I just have to finish this story. I have told it numerous times, but never written it down. And it deserves it, small though it is in the greater scheme of things.

The World Trade Center was a big part of my New York experience. I love living this close to NYC, even though sometimes months pass before I get a chance to go to the city again.
I would take all my European visitors to the WTC, my parents, my CT visitors, my girlfriend, when she visited with her husband, and two daughters, my godson, when he stayed with us for one year, my sister-in-law, once a girlfriend of a girlfriend with her baby and a woman from my little town in Germany - and the list goes on. Most of the time I would go up to the platform with the visitors, my daughters opted to stay down and wait for us a couple of times. I loved it. I loved it on rainy, cloudy days, when you weren't allowed up top, I loved it on sunny days, I could never get enough of walking around the top, over the tower itself, about 10 feet from the edge. We tried to pick out the 'hill' we came down on Rt. 80, pick out landmarks, point out where JFK airport is, name the bridges, admire the Brooklyn Bridge from up high, and look for familiar buildings.
Once we got treated to a brunch high above NYC, we took a limousine into town, and felt like millionaires. I had drinks in the bar high above New York. No, I never worked there, I didn't know the towers that intimately. But I used the PATH coming from NJ, I remember the loooong escalator which is still there - it seems weird to ride it up, even after all these years.
On my way to work in the morning, coming down the hill on Rt.80, right before the 'Morristown, Rt. 202' exit, you could get a glimpse of the towers. I would judge the weather by it. If you could barely see the tops of the towers, it was humid, on a clear day, one could see them plainly, and on rainy days you'd miss them all together. When walking in the city, or coming out of a subway stop, you could orient yourself on the towers in the distance, knowing they were south of you, and pick the direction you needed to go from there.

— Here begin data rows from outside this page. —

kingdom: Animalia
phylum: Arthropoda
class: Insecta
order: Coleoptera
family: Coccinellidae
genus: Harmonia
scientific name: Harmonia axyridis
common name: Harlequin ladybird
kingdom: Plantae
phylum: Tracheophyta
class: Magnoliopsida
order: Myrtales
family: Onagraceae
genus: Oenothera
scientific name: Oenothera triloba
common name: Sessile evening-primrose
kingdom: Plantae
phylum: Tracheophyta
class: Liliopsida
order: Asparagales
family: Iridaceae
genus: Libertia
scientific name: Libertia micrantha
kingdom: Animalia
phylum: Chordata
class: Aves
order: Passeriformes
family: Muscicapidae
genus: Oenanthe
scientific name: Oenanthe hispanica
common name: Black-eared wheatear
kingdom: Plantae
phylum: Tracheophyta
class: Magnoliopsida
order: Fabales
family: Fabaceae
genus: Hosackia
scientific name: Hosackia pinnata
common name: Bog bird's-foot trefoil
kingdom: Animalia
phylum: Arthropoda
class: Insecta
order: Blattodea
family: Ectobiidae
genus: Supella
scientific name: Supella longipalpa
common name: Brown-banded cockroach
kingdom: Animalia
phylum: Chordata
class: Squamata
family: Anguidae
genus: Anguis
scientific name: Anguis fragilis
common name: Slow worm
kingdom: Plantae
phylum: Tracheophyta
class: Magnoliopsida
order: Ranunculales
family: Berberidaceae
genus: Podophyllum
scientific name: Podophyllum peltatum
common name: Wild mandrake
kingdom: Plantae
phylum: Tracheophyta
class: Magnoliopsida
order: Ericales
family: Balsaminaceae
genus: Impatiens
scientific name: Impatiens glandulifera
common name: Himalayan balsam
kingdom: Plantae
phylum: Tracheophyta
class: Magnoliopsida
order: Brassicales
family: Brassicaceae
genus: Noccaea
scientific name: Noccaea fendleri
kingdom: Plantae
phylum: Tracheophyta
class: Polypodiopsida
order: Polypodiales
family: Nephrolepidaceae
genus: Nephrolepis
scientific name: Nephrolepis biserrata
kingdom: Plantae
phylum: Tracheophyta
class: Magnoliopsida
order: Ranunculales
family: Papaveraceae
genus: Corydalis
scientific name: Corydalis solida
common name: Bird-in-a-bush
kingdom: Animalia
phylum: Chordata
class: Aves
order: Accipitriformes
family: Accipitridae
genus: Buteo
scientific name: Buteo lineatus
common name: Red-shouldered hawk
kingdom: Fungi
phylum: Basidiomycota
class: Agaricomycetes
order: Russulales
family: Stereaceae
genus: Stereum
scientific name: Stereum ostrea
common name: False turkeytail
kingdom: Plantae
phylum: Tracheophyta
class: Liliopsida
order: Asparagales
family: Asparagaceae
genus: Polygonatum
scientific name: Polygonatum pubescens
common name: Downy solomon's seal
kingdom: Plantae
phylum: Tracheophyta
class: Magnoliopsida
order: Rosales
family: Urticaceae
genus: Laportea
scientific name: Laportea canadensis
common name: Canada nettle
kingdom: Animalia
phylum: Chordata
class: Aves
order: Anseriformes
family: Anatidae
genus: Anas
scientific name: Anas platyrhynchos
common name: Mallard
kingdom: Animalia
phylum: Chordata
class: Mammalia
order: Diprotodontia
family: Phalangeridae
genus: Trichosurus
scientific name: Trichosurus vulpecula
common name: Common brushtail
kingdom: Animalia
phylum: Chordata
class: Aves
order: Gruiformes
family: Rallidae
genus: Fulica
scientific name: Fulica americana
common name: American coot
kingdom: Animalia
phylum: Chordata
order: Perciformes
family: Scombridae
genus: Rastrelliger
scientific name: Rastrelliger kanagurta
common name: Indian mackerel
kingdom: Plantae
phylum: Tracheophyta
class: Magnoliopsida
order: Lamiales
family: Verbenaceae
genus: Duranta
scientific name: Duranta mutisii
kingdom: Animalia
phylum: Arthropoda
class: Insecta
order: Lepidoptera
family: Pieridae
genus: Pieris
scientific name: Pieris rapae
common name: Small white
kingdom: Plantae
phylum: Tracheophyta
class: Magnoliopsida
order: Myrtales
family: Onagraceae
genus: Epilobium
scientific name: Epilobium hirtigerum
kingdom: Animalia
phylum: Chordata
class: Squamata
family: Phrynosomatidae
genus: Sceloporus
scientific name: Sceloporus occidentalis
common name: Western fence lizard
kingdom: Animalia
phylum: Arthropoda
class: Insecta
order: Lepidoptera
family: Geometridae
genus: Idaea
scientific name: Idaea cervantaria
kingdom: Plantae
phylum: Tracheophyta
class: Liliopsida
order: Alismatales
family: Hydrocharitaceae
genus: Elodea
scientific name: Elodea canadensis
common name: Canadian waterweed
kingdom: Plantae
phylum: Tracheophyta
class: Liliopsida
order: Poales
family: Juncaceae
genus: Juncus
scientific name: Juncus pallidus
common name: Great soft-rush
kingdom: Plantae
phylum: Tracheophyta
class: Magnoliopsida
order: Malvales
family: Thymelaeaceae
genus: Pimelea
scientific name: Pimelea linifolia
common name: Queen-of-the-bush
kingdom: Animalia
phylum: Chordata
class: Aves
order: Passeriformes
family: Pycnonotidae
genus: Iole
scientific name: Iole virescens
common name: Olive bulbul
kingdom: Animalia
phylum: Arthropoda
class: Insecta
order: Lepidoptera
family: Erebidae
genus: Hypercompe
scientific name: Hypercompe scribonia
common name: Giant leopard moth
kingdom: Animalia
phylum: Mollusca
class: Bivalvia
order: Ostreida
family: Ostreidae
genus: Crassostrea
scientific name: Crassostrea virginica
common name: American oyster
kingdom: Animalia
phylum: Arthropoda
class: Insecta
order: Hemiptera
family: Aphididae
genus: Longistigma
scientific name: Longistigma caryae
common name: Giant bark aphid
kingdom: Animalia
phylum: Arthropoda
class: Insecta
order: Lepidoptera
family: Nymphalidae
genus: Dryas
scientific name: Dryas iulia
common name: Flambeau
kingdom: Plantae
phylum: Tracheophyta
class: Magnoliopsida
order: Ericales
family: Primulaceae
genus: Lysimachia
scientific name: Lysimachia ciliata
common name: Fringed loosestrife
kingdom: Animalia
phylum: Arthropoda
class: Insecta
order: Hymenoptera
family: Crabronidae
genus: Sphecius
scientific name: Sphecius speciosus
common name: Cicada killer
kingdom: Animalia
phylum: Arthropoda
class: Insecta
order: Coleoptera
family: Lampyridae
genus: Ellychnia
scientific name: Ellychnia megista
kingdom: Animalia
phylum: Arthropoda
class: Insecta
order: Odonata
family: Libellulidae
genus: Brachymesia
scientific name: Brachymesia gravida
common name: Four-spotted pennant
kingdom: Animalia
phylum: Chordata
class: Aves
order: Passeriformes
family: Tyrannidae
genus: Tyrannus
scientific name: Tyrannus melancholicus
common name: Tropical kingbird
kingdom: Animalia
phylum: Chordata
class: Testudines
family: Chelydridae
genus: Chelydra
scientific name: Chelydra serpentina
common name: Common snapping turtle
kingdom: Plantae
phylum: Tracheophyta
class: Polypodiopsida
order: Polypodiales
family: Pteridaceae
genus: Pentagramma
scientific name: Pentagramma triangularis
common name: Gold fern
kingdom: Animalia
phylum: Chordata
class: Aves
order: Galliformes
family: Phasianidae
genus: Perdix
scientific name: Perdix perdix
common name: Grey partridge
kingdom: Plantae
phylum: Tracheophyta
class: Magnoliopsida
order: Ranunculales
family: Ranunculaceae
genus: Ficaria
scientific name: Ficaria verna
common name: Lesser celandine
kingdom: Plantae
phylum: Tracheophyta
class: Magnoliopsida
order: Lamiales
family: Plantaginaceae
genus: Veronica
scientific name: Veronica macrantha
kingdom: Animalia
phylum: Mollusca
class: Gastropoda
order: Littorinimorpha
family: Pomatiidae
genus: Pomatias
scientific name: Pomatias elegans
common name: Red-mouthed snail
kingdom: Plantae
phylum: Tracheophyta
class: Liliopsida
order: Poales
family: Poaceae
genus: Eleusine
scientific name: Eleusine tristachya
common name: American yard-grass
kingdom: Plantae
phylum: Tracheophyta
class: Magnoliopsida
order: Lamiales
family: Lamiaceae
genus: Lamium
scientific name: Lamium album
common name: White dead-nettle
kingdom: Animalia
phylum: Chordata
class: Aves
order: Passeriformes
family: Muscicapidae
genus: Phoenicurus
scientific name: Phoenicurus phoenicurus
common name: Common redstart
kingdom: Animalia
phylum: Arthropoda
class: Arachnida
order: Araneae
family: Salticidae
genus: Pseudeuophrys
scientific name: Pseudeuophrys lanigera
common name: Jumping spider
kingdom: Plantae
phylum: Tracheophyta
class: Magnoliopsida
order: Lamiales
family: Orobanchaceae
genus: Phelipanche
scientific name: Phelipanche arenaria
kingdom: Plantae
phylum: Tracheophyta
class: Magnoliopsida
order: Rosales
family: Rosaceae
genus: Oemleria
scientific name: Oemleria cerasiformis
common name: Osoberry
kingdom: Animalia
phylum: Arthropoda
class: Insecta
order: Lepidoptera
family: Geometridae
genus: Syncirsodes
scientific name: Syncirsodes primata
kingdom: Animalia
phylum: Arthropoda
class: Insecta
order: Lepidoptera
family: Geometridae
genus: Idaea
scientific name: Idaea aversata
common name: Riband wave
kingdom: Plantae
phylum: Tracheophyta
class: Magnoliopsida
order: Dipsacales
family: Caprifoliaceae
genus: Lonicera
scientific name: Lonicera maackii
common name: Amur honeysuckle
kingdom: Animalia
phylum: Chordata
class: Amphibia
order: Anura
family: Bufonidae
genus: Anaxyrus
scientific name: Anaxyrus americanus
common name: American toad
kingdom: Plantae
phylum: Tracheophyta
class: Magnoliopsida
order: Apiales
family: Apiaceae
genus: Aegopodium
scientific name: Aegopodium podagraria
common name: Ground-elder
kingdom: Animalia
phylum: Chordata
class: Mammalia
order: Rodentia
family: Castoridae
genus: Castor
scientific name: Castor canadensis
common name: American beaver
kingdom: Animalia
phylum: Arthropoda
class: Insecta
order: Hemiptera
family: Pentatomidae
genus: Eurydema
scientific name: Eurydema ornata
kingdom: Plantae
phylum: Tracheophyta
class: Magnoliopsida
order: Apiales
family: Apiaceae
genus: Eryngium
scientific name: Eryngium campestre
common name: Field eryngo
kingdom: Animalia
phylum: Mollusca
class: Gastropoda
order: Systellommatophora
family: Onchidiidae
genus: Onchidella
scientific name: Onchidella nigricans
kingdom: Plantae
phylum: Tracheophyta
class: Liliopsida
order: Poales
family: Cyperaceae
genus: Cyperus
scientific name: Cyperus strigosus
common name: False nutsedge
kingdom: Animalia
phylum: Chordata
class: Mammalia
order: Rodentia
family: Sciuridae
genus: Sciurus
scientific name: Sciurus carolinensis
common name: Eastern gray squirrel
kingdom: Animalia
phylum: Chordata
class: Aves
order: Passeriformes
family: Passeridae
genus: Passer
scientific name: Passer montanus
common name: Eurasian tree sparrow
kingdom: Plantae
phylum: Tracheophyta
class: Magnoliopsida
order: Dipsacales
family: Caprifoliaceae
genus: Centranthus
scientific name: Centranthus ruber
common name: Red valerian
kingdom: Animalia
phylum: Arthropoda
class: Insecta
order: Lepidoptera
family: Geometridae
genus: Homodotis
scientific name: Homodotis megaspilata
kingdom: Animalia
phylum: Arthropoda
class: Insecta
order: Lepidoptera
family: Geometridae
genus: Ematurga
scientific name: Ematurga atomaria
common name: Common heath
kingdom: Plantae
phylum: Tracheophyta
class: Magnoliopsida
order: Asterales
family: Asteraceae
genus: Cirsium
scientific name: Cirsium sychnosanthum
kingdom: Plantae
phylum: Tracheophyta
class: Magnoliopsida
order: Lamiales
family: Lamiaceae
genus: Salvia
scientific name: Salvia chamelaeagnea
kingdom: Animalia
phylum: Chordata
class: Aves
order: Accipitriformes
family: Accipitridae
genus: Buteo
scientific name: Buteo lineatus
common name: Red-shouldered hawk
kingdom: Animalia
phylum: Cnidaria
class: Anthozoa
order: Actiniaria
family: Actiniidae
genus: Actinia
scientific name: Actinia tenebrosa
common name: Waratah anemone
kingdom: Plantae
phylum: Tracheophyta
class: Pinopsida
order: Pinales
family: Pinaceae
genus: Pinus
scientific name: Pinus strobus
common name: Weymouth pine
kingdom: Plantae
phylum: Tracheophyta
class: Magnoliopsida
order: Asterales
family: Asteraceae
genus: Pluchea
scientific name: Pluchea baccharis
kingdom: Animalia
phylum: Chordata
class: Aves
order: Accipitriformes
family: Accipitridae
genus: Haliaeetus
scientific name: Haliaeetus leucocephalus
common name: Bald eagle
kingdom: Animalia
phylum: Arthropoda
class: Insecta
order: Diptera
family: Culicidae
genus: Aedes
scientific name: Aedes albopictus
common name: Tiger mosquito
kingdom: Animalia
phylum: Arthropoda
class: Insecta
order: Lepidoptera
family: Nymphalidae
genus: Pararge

No, I didn't know anyone who worked and or perished there. I worked with a woman who lost her son. We knew a college friend my daughter, who worked near there, and on that terrible day walked from Ground Zero all the way home to 96th St. For those of you not familiar with NYC, The WTC was below 1st. St., in a part of town, where streets still have names.

(on an aside note, this is the same friend who found himself in Thailand during Christmas, when that tsunami hit. He luckily was out on the ocean on a boat/ship, and they noticed very little, but then he frantically searched for friends once he got on land, and yes, everyone in that group was fine)

There is a huge hole now where the towers stood. Yes, I know there is construction, but I'm talking about the hole in my heart. And I know I'm not the only one. The 'locals' still miss the towers. No, no one talks about it, but they do.